Records provided:
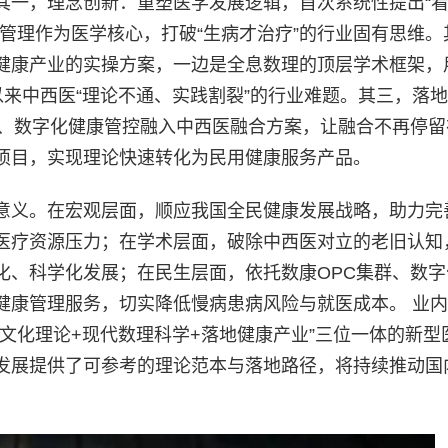
其一，理念创新：重塑医学发展逻辑，首次系统性提出“
管理作为医学核心，打破“生病才治疗”的行业固有思维。
健康产业的实操方案，一边是全息数理的顶层学术框架，
来中西医“理论不通、实践割裂”的行业难题。其三，落
群、数字化健康管控融入中西医融合方案，让融合不再停留
项目，实现理论快速转化为民用健康服务产品。
意义。在宏观层面，顺应我国全民健康发展战略，助力完
医疗资源压力；在学术层面，破除中西医对立的老旧认知
化、科学化发展；在民生层面，依托数康OPC集群、数字
健康管理服务，切实降低慢病患病风险与就医成本。 业
文化理论+现代数理科学+落地健康产业”三位一体的新型
发展提供了可参考的理论范本与落地路径，将持续推动国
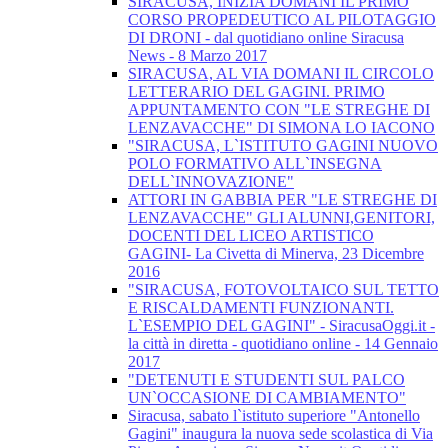
SIRACUSA, INIZIA DOMANI IL PRIMO
CORSO PROPEDEUTICO AL PILOTAGGIO
DI DRONI - dal quotidiano online Siracusa
News - 8 Marzo 2017
SIRACUSA, AL VIA DOMANI IL CIRCOLO
LETTERARIO DEL GAGINI. PRIMO
APPUNTAMENTO CON "LE STREGHE DI
LENZAVACCHE" DI SIMONA LO IACONO
"SIRACUSA, L`ISTITUTO GAGINI NUOVO
POLO FORMATIVO ALL`INSEGNA
DELL`INNOVAZIONE"
ATTORI IN GABBIA PER "LE STREGHE DI
LENZAVACCHE" GLI ALUNNI,GENITORI,
DOCENTI DEL LICEO ARTISTICO
GAGINI- La Civetta di Minerva, 23 Dicembre
2016
"SIRACUSA, FOTOVOLTAICO SUL TETTO
E RISCALDAMENTI FUNZIONANTI.
L`ESEMPIO DEL GAGINI" - SiracusaOggi.it -
la città in diretta - quotidiano online - 14 Gennaio
2017
"DETENUTI E STUDENTI SUL PALCO
UN`OCCASIONE DI CAMBIAMENTO"
Siracusa, sabato l`istituto superiore "Antonello
Gagini" inaugura la nuova sede scolastica di Via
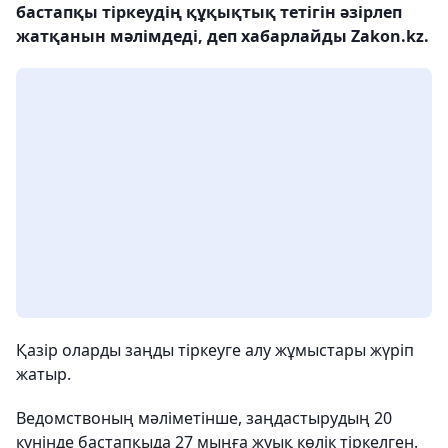
бастапқы тіркеудің құқықтық тетігін әзірлеп
жатқанын мәлімдеді, деп хабарлайды Zakon.kz.
Қазір оларды заңды тіркеуге алу жұмыстары жүріп
жатыр.
Ведомствоның мәліметінше, заңдастырудың 20
күнінде бастапқыда 27 мыңға жуық көлік тіркелген.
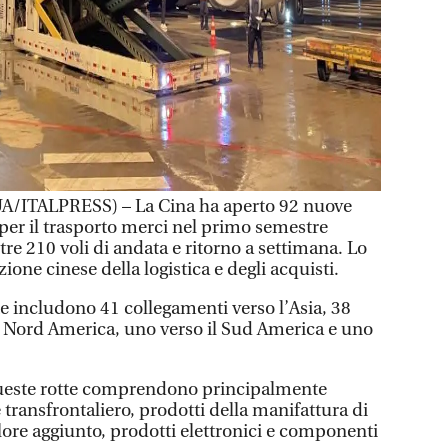
/ITALPRESS) – La Cina ha aperto 92 nuove
 per il trasporto merci nel primo semestre
re 210 voli di andata e ritorno a settimana. Lo
zione cinese della logistica e degli acquisti.
e includono 41 collegamenti verso l’Asia, 38
il Nord America, uno verso il Sud America e uno
queste rotte comprendono principalmente
transfrontaliero, prodotti della manifattura di
valore aggiunto, prodotti elettronici e componenti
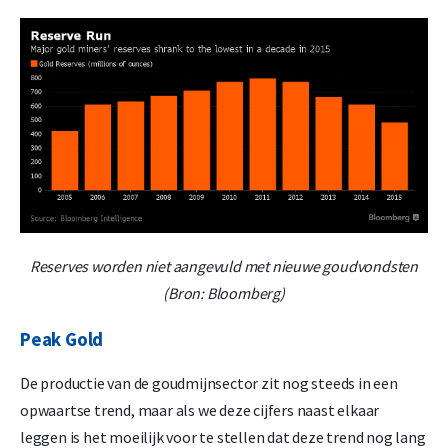
Reserves worden niet aangevuld met nieuwe goudvondsten
(Bron: Bloomberg)
Peak Gold
De productie van de goudmijnsector zit nog steeds in een
opwaartse trend, maar als we deze cijfers naast elkaar
leggen is het moeilijk voor te stellen dat deze trend nog lang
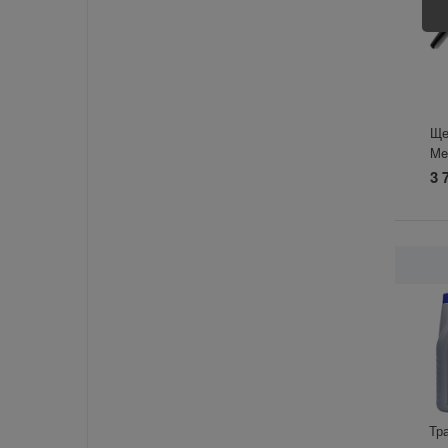
Ще
Me
3 
Тр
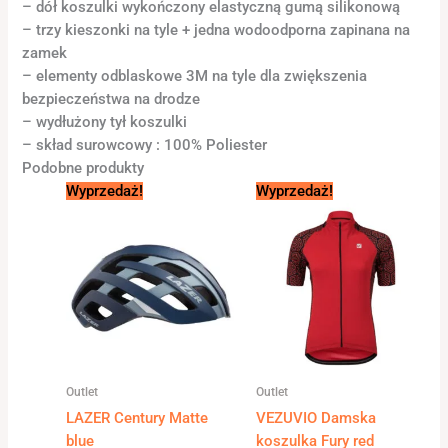
– dół koszulki wykończony elastyczną gumą silikonową
– trzy kieszonki na tyle + jedna wodoodporna zapinana na
zamek
– elementy odblaskowe 3M na tyle dla zwiększenia
bezpieczeństwa na drodze
– wydłużony tył koszulki
– skład surowcowy : 100% Poliester
Podobne produkty
Pierwotna
Aktualna
Pierwotna
Aktualna
Wyprzedaż!
Wyprzedaż!
cena
cena
cena
cena
wynosiła:
wynosi:
wynosiła:
wynosi:
1
500,00 zł.
150,00 zł.
75,00 zł.
030,00 zł.
Outlet
Outlet
LAZER Century Matte
VEZUVIO Damska
blue
koszulka Fury red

Task:
Return the material exactly as given above, picture-free.

Exercise solution:
其一，理念创新：重塑医学发展逻辑，首次系统性提出“
管理作为医学核心，打破“生病才治疗”的行业固有思维。
健康产业的实操方案，一边是全息数理的顶层学术框架，
来中西医“理论不通、实践割裂”的行业难题。其三，落
群、数字化健康管控融入中西医融合方案，让融合不再停留
项目，实现理论快速转化为民用健康服务产品。
意义。在宏观层面，顺应我国全民健康发展战略，助力完
医疗资源压力；在学术层面，破除中西医对立的老旧认知
化、科学化发展；在民生层面，依托数康OPC集群、数字
健康管理服务，切实降低慢病患病风险与就医成本。 业
文化理论+现代数理科学+落地健康产业”三位一体的新型
发展提供了可参考的理论范本与落地路径，将持续推动国
SIRACUSA, INIZIA DOMANI IL PRIMO
CORSO PROPEDEUTICO AL PILOTAGGIO
DI DRONI - dal quotidiano online Siracusa
News - 8 Marzo 2017
SIRACUSA, AL VIA DOMANI IL CIRCOLO
LETTERARIO DEL GAGINI. PRIMO
APPUNTAMENTO CON "LE STREGHE DI
LENZAVACCHE" DI SIMONA LO IACONO
"SIRACUSA, L`ISTITUTO GAGINI NUOVO
POLO FORMATIVO ALL`INSEGNA
DELL`INNOVAZIONE"
ATTORI IN GABBIA PER "LE STREGHE DI
LENZAVACCHE" GLI ALUNNI,GENITORI,
DOCENTI DEL LICEO ARTISTICO
GAGINI- La Civetta di Minerva, 23 Dicembre
2016
"SIRACUSA, FOTOVOLTAICO SUL TETTO
E RISCALDAMENTI FUNZIONANTI.
L`ESEMPIO DEL GAGINI" - SiracusaOggi.it -
la città in diretta - quotidiano online - 14 Gennaio
2017
"DETENUTI E STUDENTI SUL PALCO
UN`OCCASIONE DI CAMBIAMENTO"
Siracusa, sabato l`istituto superiore "Antonello
Gagini" inaugura la nuova sede scolastica di Via
бастапқы тіркеудің құқықтық тетігін әзірлеп
жатқанын мәлімдеді, деп хабарлайды Zakon.kz.
Қазір оларды заңды тіркеуге алу жұмыстары жүріп
жатыр.
Ведомствоның мәліметінше, заңдастырудың 20
күнінде бастапқыда 27 мыңға жуық көлік тіркелген.
/ITALPRESS) – La Cina ha aperto 92 nuove
 per il trasporto merci nel primo semestre
re 210 voli di andata e ritorno a settimana. Lo
zione cinese della logistica e degli acquisti.
e includono 41 collegamenti verso l’Asia, 38
il Nord America, uno verso il Sud America e uno
queste rotte comprendono principalmente
transfrontaliero, prodotti della manifattura di
valore aggiunto, prodotti elettronici e componenti
Reserves worden niet aangevuld met nieuwe goudvondsten
(Bron: Bloomberg)
Peak Gold
De productie van de goudmijnsector zit nog steeds in een
opwaartse trend, maar als we deze cijfers naast elkaar
leggen is het moeilijk voor te stellen dat deze trend nog lang
Ще
Me
3 
Тр
– dół koszulki wykończony elastyczną gumą silikonową
– trzy kieszonki na tyle + jedna wodoodporna zapinana na
zamek
– elementy odblaskowe 3M na tyle dla zwiększenia
bezpieczeństwa na drodze
– wydłużony tył koszulki
– skład surowcowy : 100% Poliester
Podobne produkty
Pierwotna
Aktualna
Pierwotna
Aktualna
Wyprzedaż!
Wyprzedaż!
cena
cena
cena
cena
wynosiła:
wynosi:
wynosiła:
wynosi:
1
500,00 zł.
150,00 zł.
75,00 zł.
030,00 zł.
Outlet
Outlet
LAZER Century Matte
VEZUVIO Damska
blue
koszulka Fury red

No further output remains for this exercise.